(Stored items)
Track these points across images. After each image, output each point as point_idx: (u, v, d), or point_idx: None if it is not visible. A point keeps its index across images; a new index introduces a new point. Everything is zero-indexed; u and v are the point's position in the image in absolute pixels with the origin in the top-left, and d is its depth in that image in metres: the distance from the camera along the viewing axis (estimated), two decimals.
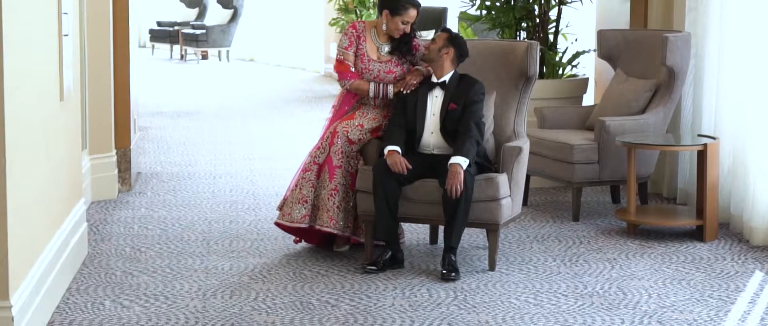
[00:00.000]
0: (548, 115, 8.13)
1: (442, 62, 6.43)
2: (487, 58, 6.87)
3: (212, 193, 8.38)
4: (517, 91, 6.80)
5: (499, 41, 7.06)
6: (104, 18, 7.92)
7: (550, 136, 7.76)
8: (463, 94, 6.38)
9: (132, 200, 8.05)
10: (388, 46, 6.61)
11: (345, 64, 6.59)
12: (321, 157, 6.52)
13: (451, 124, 6.37)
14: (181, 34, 20.33)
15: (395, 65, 6.59)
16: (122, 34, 8.18)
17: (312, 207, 6.51)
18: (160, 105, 13.70)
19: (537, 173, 7.93)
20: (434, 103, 6.43)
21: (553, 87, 8.65)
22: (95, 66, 7.89)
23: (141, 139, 10.84)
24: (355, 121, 6.56)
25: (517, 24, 8.82)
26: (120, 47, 8.19)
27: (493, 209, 6.27)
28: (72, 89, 6.13)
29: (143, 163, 9.60)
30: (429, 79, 6.50)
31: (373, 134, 6.57)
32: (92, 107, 7.90)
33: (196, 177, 9.03)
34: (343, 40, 6.62)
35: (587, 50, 8.90)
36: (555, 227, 7.40)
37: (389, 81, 6.57)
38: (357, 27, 6.63)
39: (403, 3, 6.45)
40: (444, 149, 6.40)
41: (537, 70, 6.75)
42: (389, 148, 6.30)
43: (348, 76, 6.58)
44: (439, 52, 6.42)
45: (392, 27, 6.51)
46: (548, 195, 8.41)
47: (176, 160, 9.78)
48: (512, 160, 6.41)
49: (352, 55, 6.60)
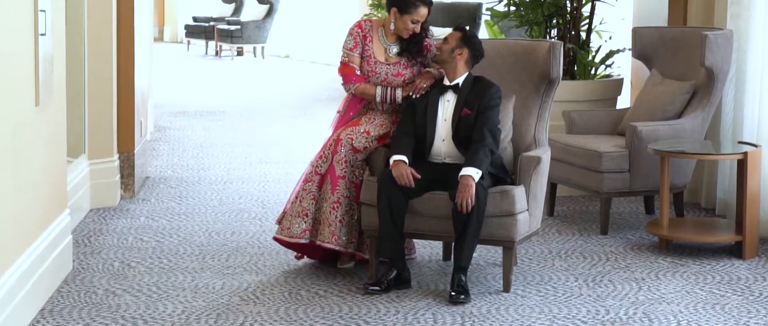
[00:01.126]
0: (577, 119, 7.57)
1: (454, 64, 5.90)
2: (507, 59, 6.33)
3: (219, 201, 7.91)
4: (539, 95, 6.25)
5: (520, 40, 6.51)
6: (106, 16, 7.47)
7: (577, 142, 7.20)
8: (477, 98, 5.85)
9: (133, 208, 7.60)
10: (396, 46, 6.08)
11: (350, 67, 6.08)
12: (323, 166, 6.01)
13: (464, 131, 5.84)
14: (216, 29, 19.93)
15: (404, 67, 6.07)
16: (126, 33, 7.72)
17: (313, 221, 6.01)
18: (184, 103, 13.28)
19: (563, 182, 7.37)
20: (446, 108, 5.91)
21: (584, 88, 8.09)
22: (96, 66, 7.44)
23: (156, 140, 10.42)
24: (361, 127, 6.05)
25: (547, 21, 8.26)
26: (124, 47, 7.73)
27: (508, 225, 5.73)
28: (55, 92, 5.67)
29: (154, 166, 9.15)
30: (441, 82, 5.97)
31: (380, 142, 6.05)
32: (92, 110, 7.45)
33: (205, 182, 8.57)
34: (348, 41, 6.11)
35: (622, 49, 8.31)
36: (581, 241, 6.84)
37: (398, 84, 6.06)
38: (363, 26, 6.11)
39: (413, 0, 5.92)
40: (456, 158, 5.87)
41: (560, 72, 6.20)
42: (395, 157, 5.78)
43: (353, 80, 6.07)
44: (451, 53, 5.89)
45: (401, 26, 5.99)
46: (577, 204, 7.85)
47: (189, 164, 9.33)
48: (530, 171, 5.86)
49: (358, 56, 6.08)
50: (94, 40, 7.38)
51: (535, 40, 6.41)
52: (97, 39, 7.40)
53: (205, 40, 20.57)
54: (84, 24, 7.30)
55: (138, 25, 8.13)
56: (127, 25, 7.71)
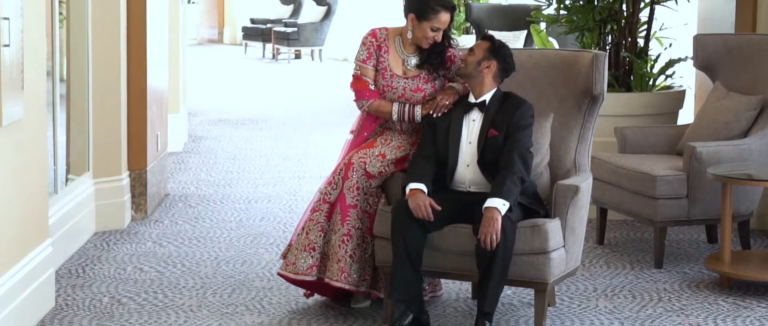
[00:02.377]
0: (630, 137, 6.79)
1: (481, 78, 5.18)
2: (545, 71, 5.58)
3: (238, 222, 7.26)
4: (581, 113, 5.50)
5: (560, 51, 5.76)
6: (113, 23, 6.85)
7: (629, 163, 6.42)
8: (506, 117, 5.12)
9: (142, 231, 6.97)
10: (415, 58, 5.37)
11: (363, 81, 5.38)
12: (332, 194, 5.32)
13: (491, 155, 5.12)
14: (273, 32, 19.35)
15: (424, 81, 5.35)
16: (138, 37, 7.10)
17: (321, 255, 5.33)
18: (227, 110, 12.68)
19: (614, 207, 6.60)
20: (471, 129, 5.18)
21: (640, 101, 7.30)
22: (101, 76, 6.82)
23: (188, 152, 9.82)
24: (376, 149, 5.35)
25: (600, 26, 7.48)
26: (135, 53, 7.11)
27: (541, 264, 4.99)
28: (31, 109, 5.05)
29: (178, 181, 8.53)
30: (465, 99, 5.25)
31: (397, 166, 5.35)
32: (97, 124, 6.84)
33: (229, 200, 7.92)
34: (361, 52, 5.41)
35: (684, 58, 7.49)
36: (631, 276, 6.07)
37: (417, 101, 5.35)
38: (377, 35, 5.41)
39: (433, 5, 5.21)
40: (482, 186, 5.15)
41: (605, 87, 5.44)
42: (412, 186, 5.07)
43: (366, 95, 5.37)
44: (477, 66, 5.16)
45: (419, 35, 5.27)
46: (631, 230, 7.07)
47: (216, 179, 8.69)
48: (567, 201, 5.11)
49: (372, 69, 5.38)
50: (99, 47, 6.78)
51: (577, 51, 5.65)
52: (103, 45, 6.80)
53: (262, 42, 20.01)
54: (87, 28, 6.69)
55: (156, 27, 7.52)
56: (138, 28, 7.09)
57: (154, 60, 7.45)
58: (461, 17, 13.11)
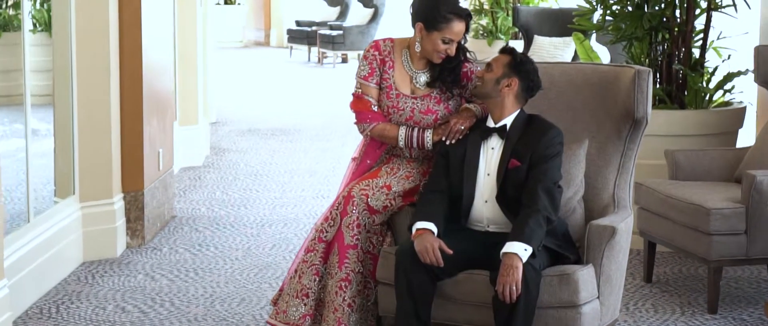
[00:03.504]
0: (682, 161, 5.97)
1: (501, 99, 4.42)
2: (581, 90, 4.81)
3: (246, 251, 6.55)
4: (622, 140, 4.72)
5: (596, 66, 4.96)
6: (101, 29, 6.16)
7: (680, 193, 5.61)
8: (530, 144, 4.36)
9: (136, 260, 6.29)
10: (425, 74, 4.63)
11: (364, 101, 4.64)
12: (329, 231, 4.59)
13: (513, 189, 4.35)
14: (318, 35, 18.66)
15: (436, 102, 4.60)
16: (132, 48, 6.41)
17: (315, 303, 4.60)
18: (258, 119, 11.98)
19: (664, 243, 5.80)
20: (490, 158, 4.42)
21: (694, 119, 6.48)
22: (87, 90, 6.14)
23: (208, 166, 9.14)
24: (380, 180, 4.60)
25: (651, 35, 6.66)
26: (129, 64, 6.42)
27: (570, 320, 4.22)
28: None
29: (189, 201, 7.84)
30: (483, 123, 4.49)
31: (405, 199, 4.61)
32: (84, 141, 6.17)
33: (241, 224, 7.21)
34: (362, 67, 4.67)
35: (745, 71, 6.64)
36: (681, 322, 5.28)
37: (427, 125, 4.60)
38: (381, 47, 4.66)
39: (443, 12, 4.45)
40: (502, 225, 4.39)
41: (649, 110, 4.65)
42: (419, 225, 4.32)
43: (368, 118, 4.63)
44: (496, 84, 4.41)
45: (429, 47, 4.52)
46: (684, 265, 6.27)
47: (231, 198, 7.99)
48: (602, 245, 4.33)
49: (375, 87, 4.64)
50: (84, 55, 6.09)
51: (617, 66, 4.86)
52: (90, 52, 6.11)
53: (307, 45, 19.33)
54: (71, 35, 6.01)
55: (157, 32, 6.84)
56: (132, 33, 6.41)
57: (154, 67, 6.76)
58: (509, 21, 12.31)
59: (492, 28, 12.56)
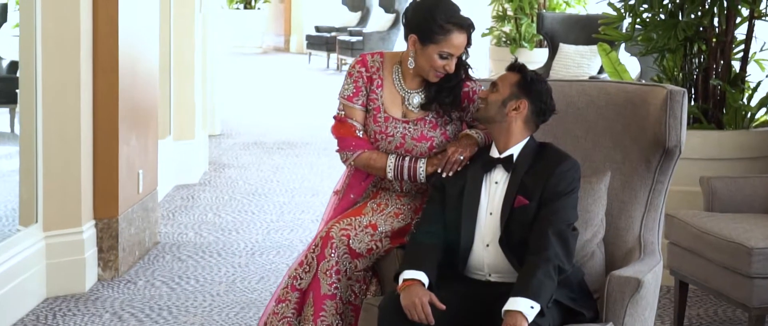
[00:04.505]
0: (720, 189, 5.25)
1: (507, 124, 3.73)
2: (602, 112, 4.11)
3: (231, 284, 5.88)
4: (650, 172, 4.02)
5: (621, 84, 4.25)
6: (71, 39, 5.50)
7: (718, 228, 4.89)
8: (541, 179, 3.67)
9: (106, 296, 5.63)
10: (419, 94, 3.94)
11: (348, 125, 3.97)
12: (304, 278, 3.91)
13: (519, 232, 3.66)
14: (337, 41, 18.00)
15: (431, 127, 3.92)
16: (107, 62, 5.76)
17: None
18: (265, 132, 11.31)
19: (698, 284, 5.08)
20: (493, 195, 3.73)
21: (733, 141, 5.77)
22: (53, 105, 5.48)
23: (203, 184, 8.49)
24: (364, 218, 3.92)
25: (685, 47, 5.95)
26: (104, 79, 5.77)
27: None
28: None
29: (177, 224, 7.18)
30: (486, 153, 3.80)
31: (393, 241, 3.93)
32: (48, 164, 5.51)
33: (230, 251, 6.55)
34: (346, 86, 4.00)
35: None
36: None
37: (421, 153, 3.91)
38: (368, 63, 3.99)
39: (441, 22, 3.77)
40: (507, 274, 3.70)
41: (682, 137, 3.95)
42: (407, 275, 3.64)
43: (352, 145, 3.95)
44: (502, 107, 3.72)
45: (424, 63, 3.84)
46: (720, 306, 5.55)
47: (224, 222, 7.32)
48: (624, 300, 3.63)
49: (360, 109, 3.97)
50: (51, 65, 5.44)
51: (647, 85, 4.15)
52: (58, 63, 5.46)
53: (326, 51, 18.67)
54: (36, 45, 5.37)
55: (139, 41, 6.20)
56: (108, 41, 5.75)
57: (135, 80, 6.12)
58: (533, 28, 11.60)
59: (515, 35, 11.86)
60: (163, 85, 8.12)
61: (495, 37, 12.14)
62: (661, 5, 5.91)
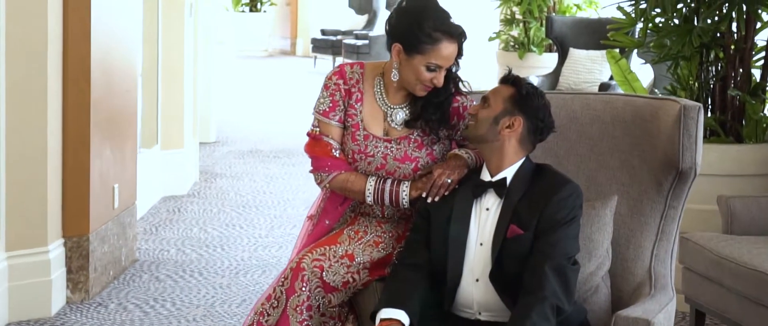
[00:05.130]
0: (740, 210, 4.81)
1: (500, 143, 3.30)
2: (608, 129, 3.68)
3: (209, 308, 5.47)
4: (662, 196, 3.58)
5: (629, 98, 3.81)
6: (36, 42, 5.09)
7: (737, 253, 4.46)
8: (537, 206, 3.24)
9: (74, 321, 5.22)
10: (403, 110, 3.52)
11: (323, 143, 3.53)
12: (272, 314, 3.48)
13: (513, 265, 3.24)
14: (343, 44, 17.58)
15: (416, 147, 3.49)
16: (78, 69, 5.34)
17: None
18: (262, 139, 10.89)
19: (716, 314, 4.65)
20: (484, 223, 3.31)
21: (754, 156, 5.33)
22: (16, 115, 5.06)
23: (192, 195, 8.08)
24: (340, 247, 3.49)
25: (702, 54, 5.52)
26: (75, 87, 5.35)
27: None
28: None
29: (159, 240, 6.77)
30: (476, 176, 3.37)
31: (372, 273, 3.51)
32: (10, 180, 5.09)
33: (213, 270, 6.13)
34: (322, 99, 3.57)
35: None
36: None
37: (404, 175, 3.48)
38: (347, 74, 3.56)
39: (428, 29, 3.34)
40: (498, 312, 3.29)
41: (698, 158, 3.51)
42: (384, 313, 3.23)
43: (327, 166, 3.52)
44: (494, 125, 3.30)
45: (410, 76, 3.41)
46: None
47: (210, 237, 6.90)
48: None
49: (337, 125, 3.53)
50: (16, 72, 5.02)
51: (659, 99, 3.71)
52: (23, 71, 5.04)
53: (332, 55, 18.25)
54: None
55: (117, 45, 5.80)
56: (79, 47, 5.33)
57: (110, 88, 5.71)
58: (542, 33, 11.14)
59: (524, 39, 11.40)
60: (150, 92, 7.73)
61: (503, 42, 11.69)
62: (675, 9, 5.48)
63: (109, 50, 5.69)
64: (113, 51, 5.76)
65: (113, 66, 5.77)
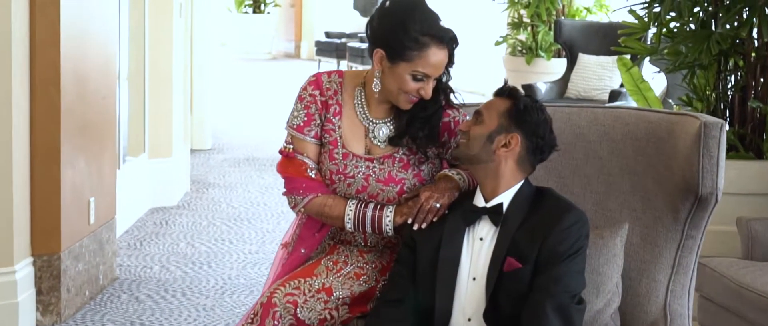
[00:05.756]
0: (762, 233, 4.42)
1: (495, 164, 2.91)
2: (618, 148, 3.29)
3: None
4: (679, 224, 3.18)
5: (643, 112, 3.42)
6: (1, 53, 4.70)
7: (759, 281, 4.07)
8: (537, 236, 2.85)
9: None
10: (387, 125, 3.12)
11: (297, 163, 3.15)
12: None
13: (509, 303, 2.85)
14: (347, 47, 17.20)
15: (402, 167, 3.10)
16: (46, 78, 4.95)
17: None
18: (259, 146, 10.50)
19: None
20: (477, 255, 2.92)
21: None
22: None
23: (181, 206, 7.70)
24: (316, 280, 3.10)
25: (720, 62, 5.12)
26: (42, 97, 4.96)
27: None
28: None
29: (142, 256, 6.38)
30: (469, 201, 2.98)
31: (353, 309, 3.12)
32: None
33: (196, 291, 5.74)
34: (296, 113, 3.18)
35: None
36: None
37: (388, 199, 3.09)
38: (323, 84, 3.17)
39: (415, 33, 2.94)
40: None
41: (720, 182, 3.12)
42: None
43: (302, 188, 3.14)
44: (489, 143, 2.91)
45: (393, 86, 3.03)
46: None
47: (197, 252, 6.51)
48: None
49: (313, 142, 3.14)
50: None
51: (675, 115, 3.32)
52: None
53: (336, 59, 17.87)
54: None
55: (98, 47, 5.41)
56: (48, 52, 4.93)
57: (84, 95, 5.32)
58: (550, 37, 10.75)
59: (532, 43, 11.00)
60: (137, 98, 7.35)
61: (510, 46, 11.29)
62: (692, 13, 5.08)
63: (83, 53, 5.30)
64: (88, 54, 5.37)
65: (88, 70, 5.39)
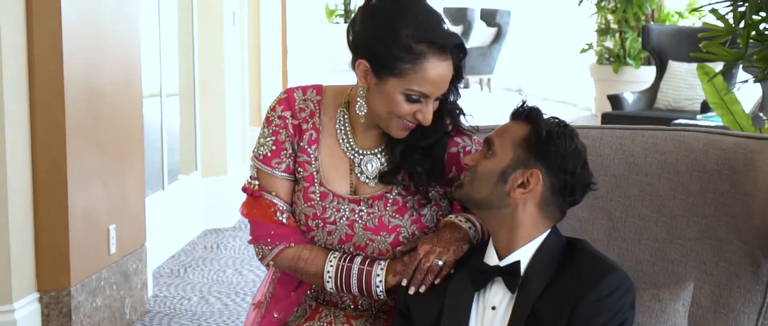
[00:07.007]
0: None
1: (510, 211, 2.24)
2: (682, 181, 2.59)
3: None
4: (761, 283, 2.48)
5: (713, 136, 2.69)
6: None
7: None
8: (565, 306, 2.17)
9: None
10: (377, 157, 2.44)
11: (264, 204, 2.47)
12: None
13: None
14: None
15: (396, 210, 2.42)
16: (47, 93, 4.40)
17: None
18: None
19: None
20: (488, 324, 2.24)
21: None
22: None
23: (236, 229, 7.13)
24: None
25: None
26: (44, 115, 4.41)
27: None
28: None
29: (185, 283, 5.83)
30: (477, 256, 2.30)
31: None
32: None
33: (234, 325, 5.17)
34: (262, 140, 2.50)
35: None
36: None
37: (379, 251, 2.42)
38: (295, 103, 2.49)
39: (408, 40, 2.26)
40: None
41: None
42: None
43: (269, 236, 2.47)
44: (502, 182, 2.24)
45: (380, 108, 2.35)
46: None
47: (244, 281, 5.92)
48: None
49: (285, 178, 2.48)
50: None
51: (756, 139, 2.59)
52: None
53: None
54: None
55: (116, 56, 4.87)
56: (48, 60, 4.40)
57: (97, 110, 4.76)
58: (638, 44, 9.94)
59: (619, 51, 10.21)
60: (187, 113, 6.83)
61: (597, 53, 10.52)
62: None
63: (95, 66, 4.73)
64: (101, 67, 4.81)
65: (103, 85, 4.82)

What to produce:
Take the entries above and return only the lines from the one with "36: (555, 227, 7.40)" to the one with "49: (352, 55, 6.60)", both included, unchanged.

Reply:
36: (555, 227, 7.40)
37: (389, 81, 6.57)
38: (357, 27, 6.63)
39: (403, 3, 6.45)
40: (444, 149, 6.40)
41: (537, 70, 6.75)
42: (389, 148, 6.30)
43: (348, 76, 6.58)
44: (439, 52, 6.42)
45: (392, 27, 6.51)
46: (548, 195, 8.41)
47: (176, 160, 9.78)
48: (512, 160, 6.41)
49: (352, 55, 6.60)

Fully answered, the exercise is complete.